* [DOCUMENT SEGMENT]
BEGIN

In 2015, Indonesia experienced one of the worst forest fire disasters since 1997A study published in Nature determined that between September and October 2015, carbon emissions released by the fires reached 11.3 million tons per day or higher than fossil fuel resease of the entire European Union, which daily released 8.9 million tons over the same period.

In response to the large-scale forest fire in 2015, the Korean and Indonesian governments developed a a peatland restoration project. Junkyu Cho, Korean Co-Director, Korea-Indonesia Forest Cooperation Center (KIFC) said: “The main activities over (the) project are 3Rs: rewetting, revegetation, and revitalisation.”

He said activities include rewetting infrastructure, revegetation over 200ha with tree planting and land revitatlisation in 10 villages surrounding the project site. “We have built a mini peatland education center as well as a service to the community service. We believe that Indonesia peatland restoration project will have a sustainable ecosystem and have productive impact on the community,” said Cho.

Forests, including peat swamp forests, provides a wide range of ecosystem goods and services vital for human survival and wellbeing. Enormous pressure on forests and peatlands due to increasing population and associated land use and land cover change, adversely impact the forest’s ability to provide ecosystem services to the community and mitigate climate change impacts.

Hyungsoon Choi, Director of Global Forestry Research Division, National Institute of Forest Science (NIFoS) said, “the joint research team from NIFoS and CIFOR-ICRAF will develop a model for restoring peatlands in Indonesia as well as degraded lands to advance science and technology and improve local livelihoods. We hope that various issues such as climate change adaptation, nature-based solutions and bioeconomy will be discussed under the keywords of peatland.”

Restoring Indonesia’s peatlands

Indonesian government plans to restore 14 million ha of degraded land, including two million hectares of peatlands, for climate, livelihoods, and ecosystem services. There is no question that restoring essential ecosystem services in degraded land is an important international and national agenda. However, since the effort is expensive, it is important to employ effective methods including types of trees planted. CIFOR-ICRAF Senior Scientist Himlal Baral said that “we learned a lot from long term research, in terms of what works and what does not.”

“NIFoS and various partners develop SCORE or Sustainable Community-based Reforestation and Enterprises. Where we aim to enable long-term mitigation of GHG emissions through climate smart agroforestry (CSAF), which will increase carbon sinks, biodiversity and ecosystem services through landscape restoration and enhance local income through markets for sustainable wood and agri-food, including fish, products, essential oils, and biomass enterprises,” said Baral.

A symposium aimed to share knowledge and experience gained from peatland restoration initiatives in several locations in Indonesia, organised by CIFOR-ICRAF and Korea’s National Institute of Forest Science (NIFoS) was held on 7 December 2022 at CIFOR’s Bogor campus.

This international symposium was also aimed to enhance the network of researchers involved in forest landscape restoration and governance, specifically relating to peatlands.

SCORE: the essentials of land restoration

CIFOR-ICRAF’s SCORE opportunities for research, said Baral. “Restoration is not easy, and it also costs a lot of resources, human resources, and financial resources. The most often question we hear is how much money we need to restore a hectare of land. The answer is: it depends, where is the location, what method we use and so on. It can be as low as $400, and it can reach $12,000. So, to restore 14 million hectares of land, the number can reach aroung $35 billion or more. So where does all this money come from?” he said.

END

* [STORED ROWS]

BEGIN

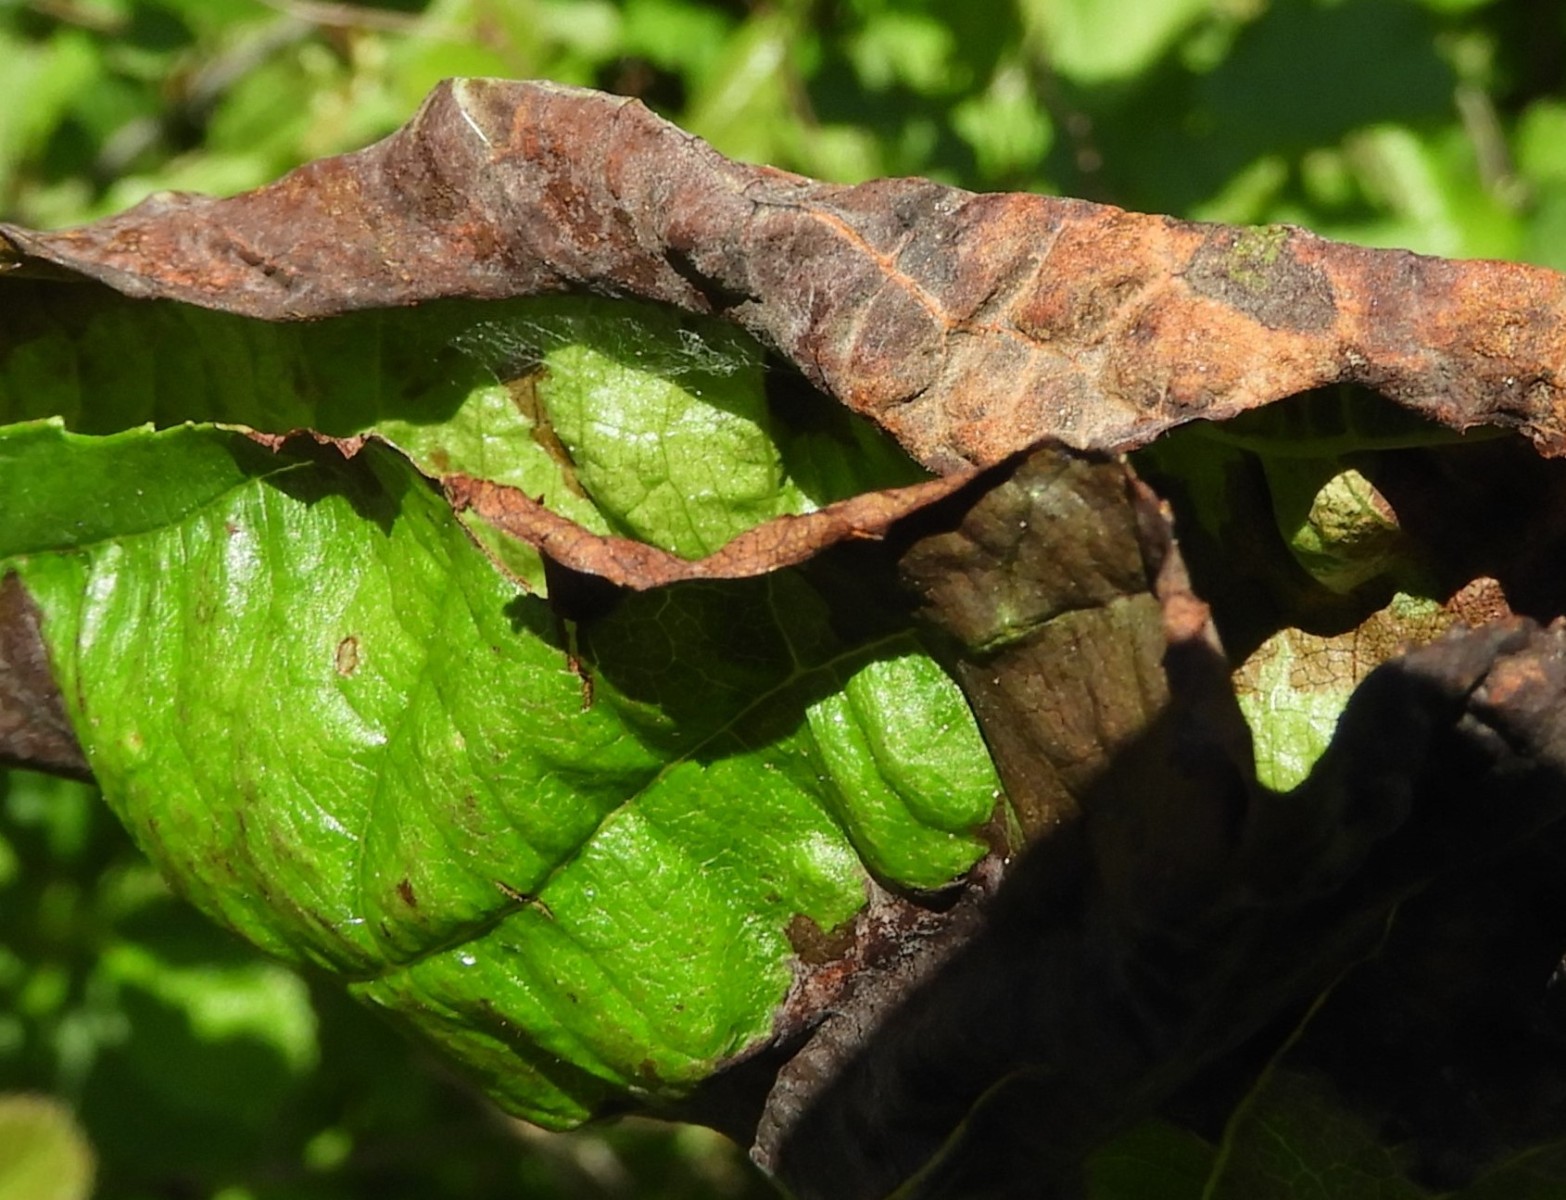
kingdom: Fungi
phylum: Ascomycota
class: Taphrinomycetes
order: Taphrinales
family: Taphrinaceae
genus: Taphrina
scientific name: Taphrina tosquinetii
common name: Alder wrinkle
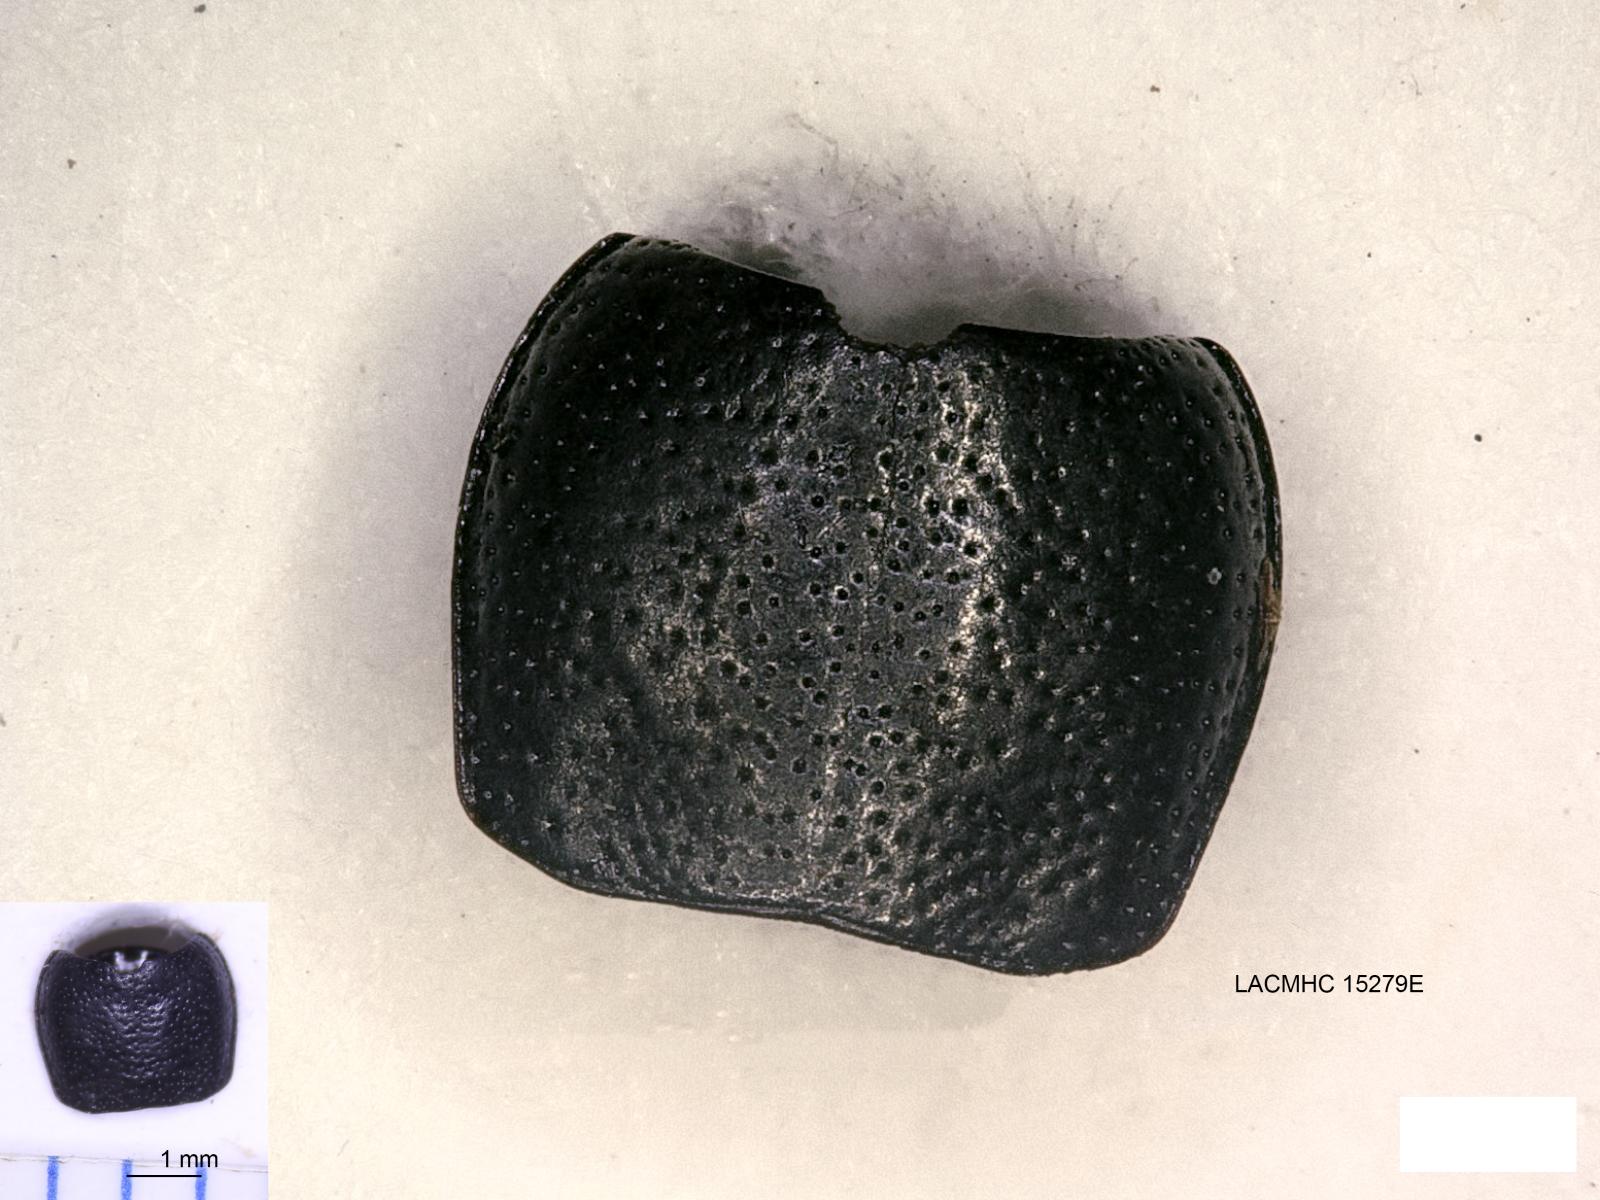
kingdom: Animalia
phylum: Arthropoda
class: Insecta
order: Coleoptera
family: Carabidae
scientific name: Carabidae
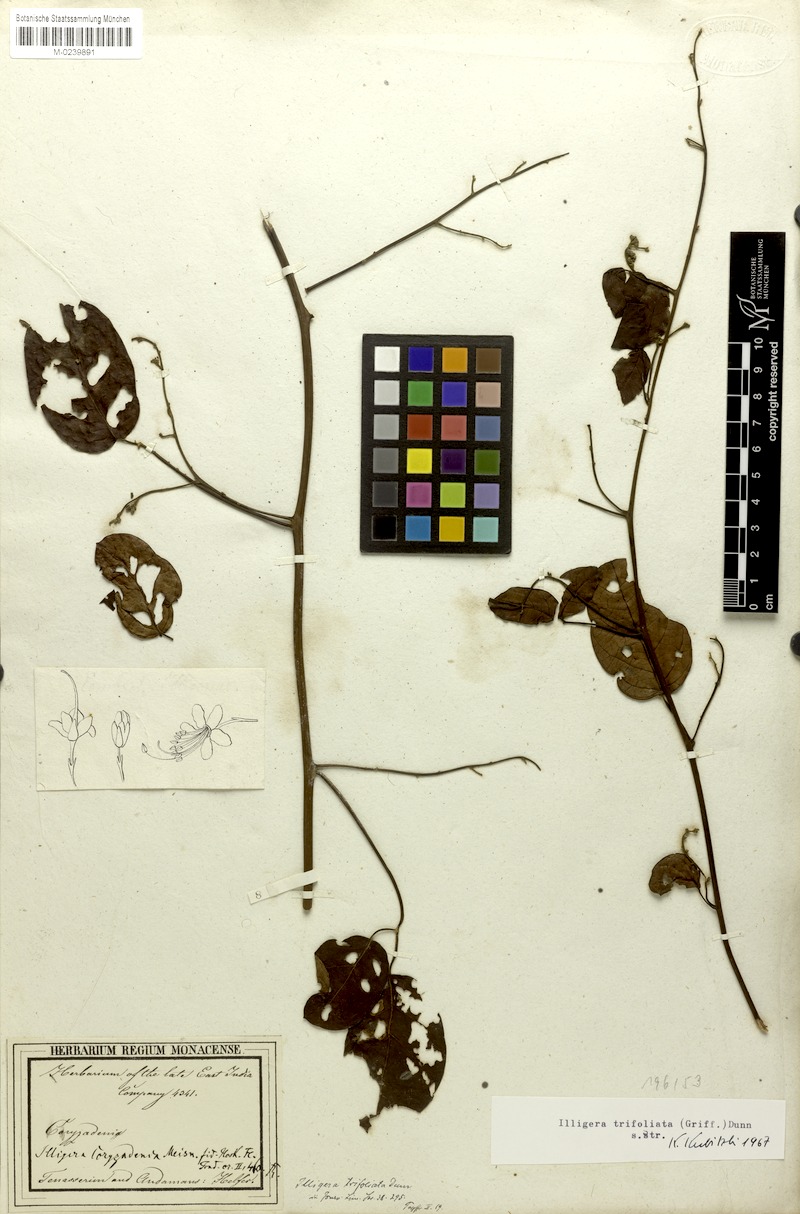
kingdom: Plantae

END

* [JOB 1] Rename "kingdom" to "realm" in the records, starting at the line "kingdom: Animalia" and ending at the end of the records, and leave everything else unchanged. Omit the pictures from your answer.
* [JOB 2] Write what comes next in the article on peatland restoration in Indonesia.

* [RESPONSE 1]
realm: Animalia
phylum: Arthropoda
class: Insecta
order: Coleoptera
family: Carabidae
scientific name: Carabidae
realm: Plantae

* [RESPONSE 2]
The study involves identifying areas for restoration, planting sustainable wood, other non-timber forest products and potential sites for forest healing. “We are not starting from scratch because CIFOR-ICRAF has a huge knowledge bank on what can grow in a particular part of area,” said Baral.

In the research, there is a need to demonstrate some type of sustainable economic model that can be scaled up. “We start with small demonstration trials, and we hope to scale up and achieve these long-term impacts,” said Baral adding that smart agroforestry is one of the options for restoration.

Modelling for success

In finding the most suitable and cost-effective peatland and ecosystem services restoration methods, researchers from both Korea and Indonesia developed a range of models.

A-Ram Yang from NIFoS’ Global Forestry Division visited Perigi, South Sumatra to talk to the community in September 2022. At the time of our visit, the water level is too high. If this situation continues, coming up with a solution will become necessary,” she said.

“The people promised active cooperation for the project’s successful implementation, as well as continued interest and support that are required,” said Yang. Her team developed

Another team from Kookmin University draws their experience in assessing the ecosystem services of North Korea’s forest to apply in Indonesia’s tropical forest. The team developed an economic valuation of peatland ecosystem services model-based assessment of peatland ecosystem function, modelling carbon, habitat, water supply, crop production.

“Carbon storage services show significant changes according to scenarios. The ecosystem service value of the entire peatlands is estimated at approximately $75.4 billion. In the first scenario where there is an increase of cropland, the value decreases to approximately $70.6 billion. In the second scenario where we factor in forests restoration, the value increases to approximately $77.9 billion. There is a a value difference more than $7 billion in both models,” said Kookmin University professor Chul-Hee Lim.

Learning from long-term projects

Budi Leksono, Senior Researcher, Center for Plant Conservation Research, Botanical Gardens and Forestry, National Research, and Innovation Agency (Badan Riset dan Inovasi Nasional or BRIN) said “the stage in tree improvement is important because there are three types of variations in forest trees … With the aim to select promising species, each variation is applied appropriate type of trials. These trials will be used as the basis for producing the target output and seed sources to produce improved seeds.”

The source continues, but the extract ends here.